The court finds the remaining objections of defendant Campoli to be without substantial merit. It urges first that the express stipulation by plaintiff in its instructions to bidders that a proposal or bid bond would not be accepted precludes it from a subsequent determination to accept it. Not so. Since plaintiff expressly, both in positive and negative terms, reserved the right to waive insubstantial irregularities, it may waive any irregularity which as a matter of law is concluded to be an insubstantial one. It is further important to note that where the irregularity is not substantial, it may well be the duty as well as the right of the municipality to waive it. See 10 McQuillin, supra, § 29.65 at 397. Campoli further argues that Longo's delivery of a certified check on the morning following the opening of bids failed to cure the defect. While it is, indeed, clear that a material defect cannot be permitted to be cured after the opening of bids, it is equally clear that an insubstantial defect may be. See Faist v. Hoboken, 72 N.J.L. 361 (Sup. Ct. 1905); Bryan Const. Co. v. Bd. of Trustees, etc., Montclair, supra, 31 N.J. Super. at 206. While it is, moreover, evident that the good faith of the parties may not cure a substantial defect, a bidder's good faith, evidenced as here by the subsequent compliance, may be an appropriate factor for municipal consideration in its determination of whether to waive a minor irregularity.

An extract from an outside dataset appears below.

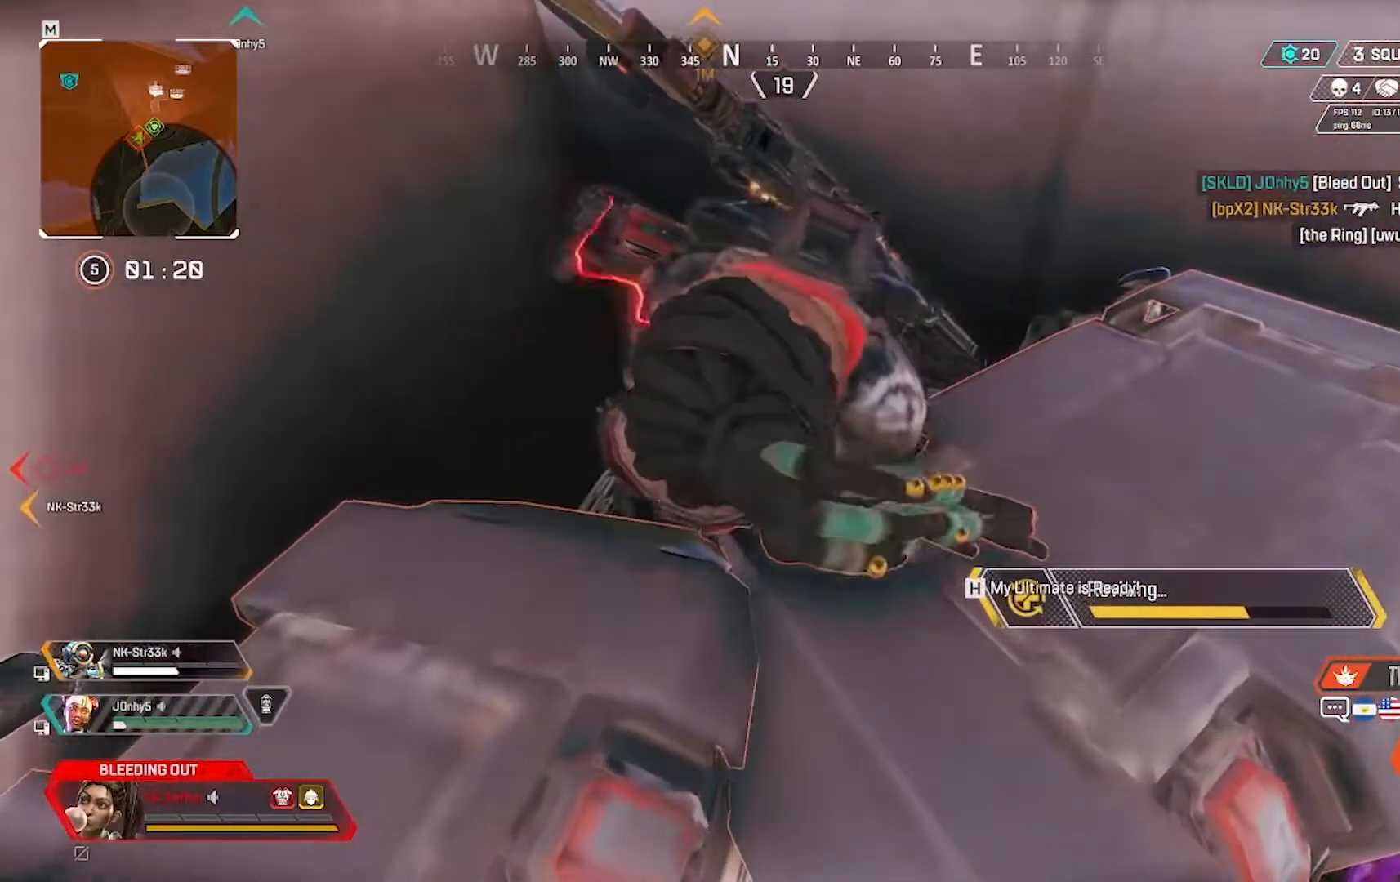
{"keys": ["e"], "mouse": [], "events": []}
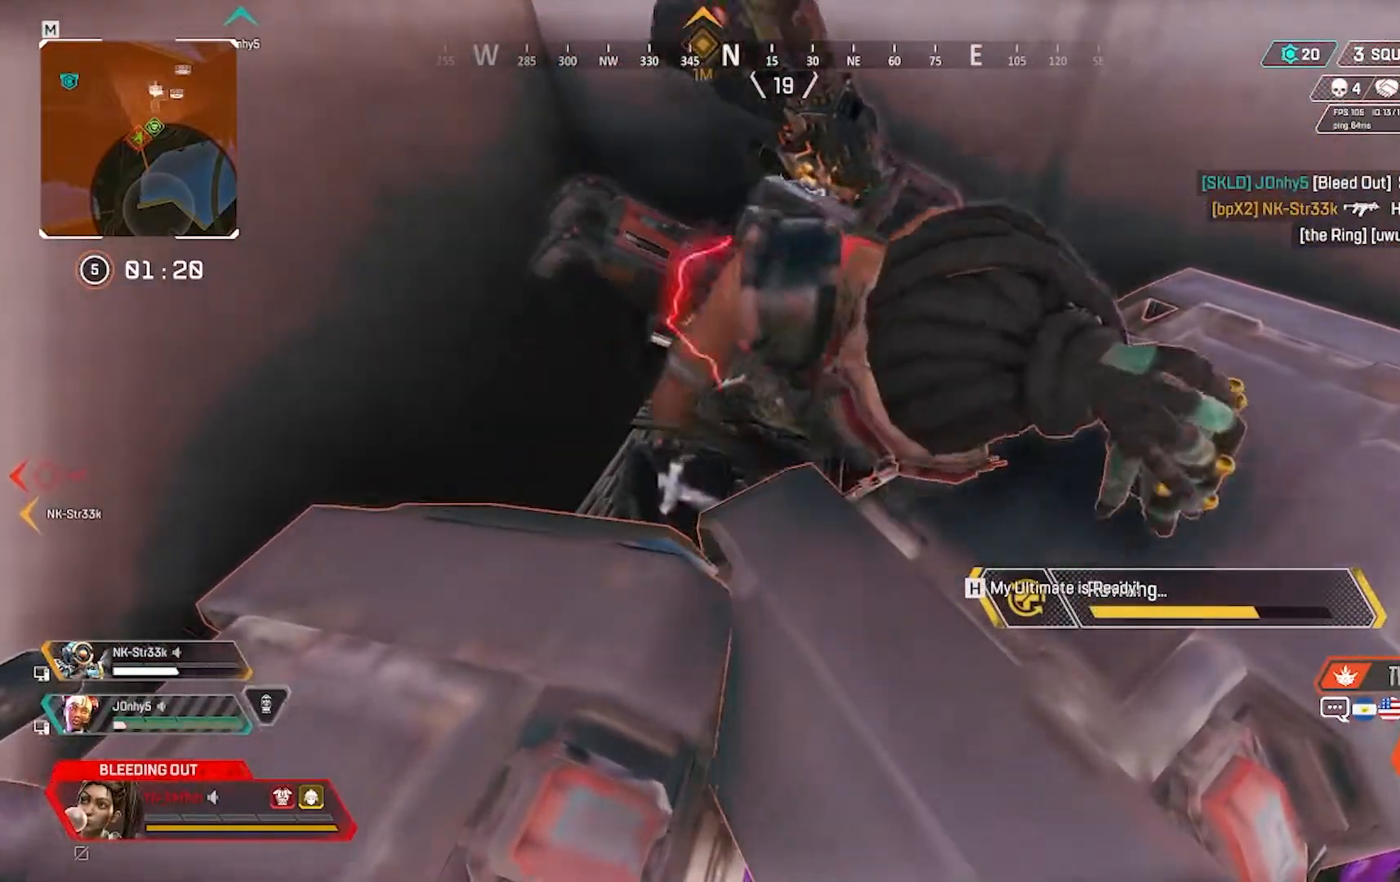
{"keys": ["e"], "mouse": [], "events": []}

In the circumstances here the plaintiff's determination to waive the defect and to accept the Longo bid is well within its discretion. The motion for summary judgment of defendant Longo is granted.


[1] The cause was heard on an expedited basis. The complaint was filed with the court on February 15, 1974, together with a notice of motion for summary judgment, returnable February 22, 1974. An ex parte order was on that date entered abbreviating the time for the filing and hearing of the motion. Defendant Campoli, while not filing a written cross-motion for summary judgment, advised the court of the commencement of the hearing that it also agreed that there was no genuine dispute of material fact and, with the consent of all counsel, cross-moved orally, for summary judgment.

[2] Prior to the hearing the court requested all counsel to produce as joint exhibits all relevant bid documents. There was not, however, submitted prior to or at the hearing the complete, some 200-page book of contract documents, instructions and specifications. The matter was, therefore, argued on the basis of the public notice to bidders as constituting the sole municipal expression of the certified check requirement. Subsequent to the hearing defendant Campoli submitted to the court, with the consent of the other parties, page B-3 of the specification book which contained the express statement of non-acceptance of proposal or bid bonds above quoted.

[3] A review of the available legislative history is not helpful in determining the precise intention of the Legislature in adopting the verbiage of what is now N.J.S.A. 40A:11-21. The sole indication suggests that this section was intended to consolidate then existing law. See County and Municipal Law Revision Commission, "Preliminary Draft, Local Contracts Law." (Nov. 7, 1960); County and Municipal Law Revision Commission, "Third Legislative Report, Local Contracts Law," chapter 6 (1961); N.J. Senate, County and Municipal Government Committee, "Public Hearing on Local Public Contracts Law," (April 4, 1972).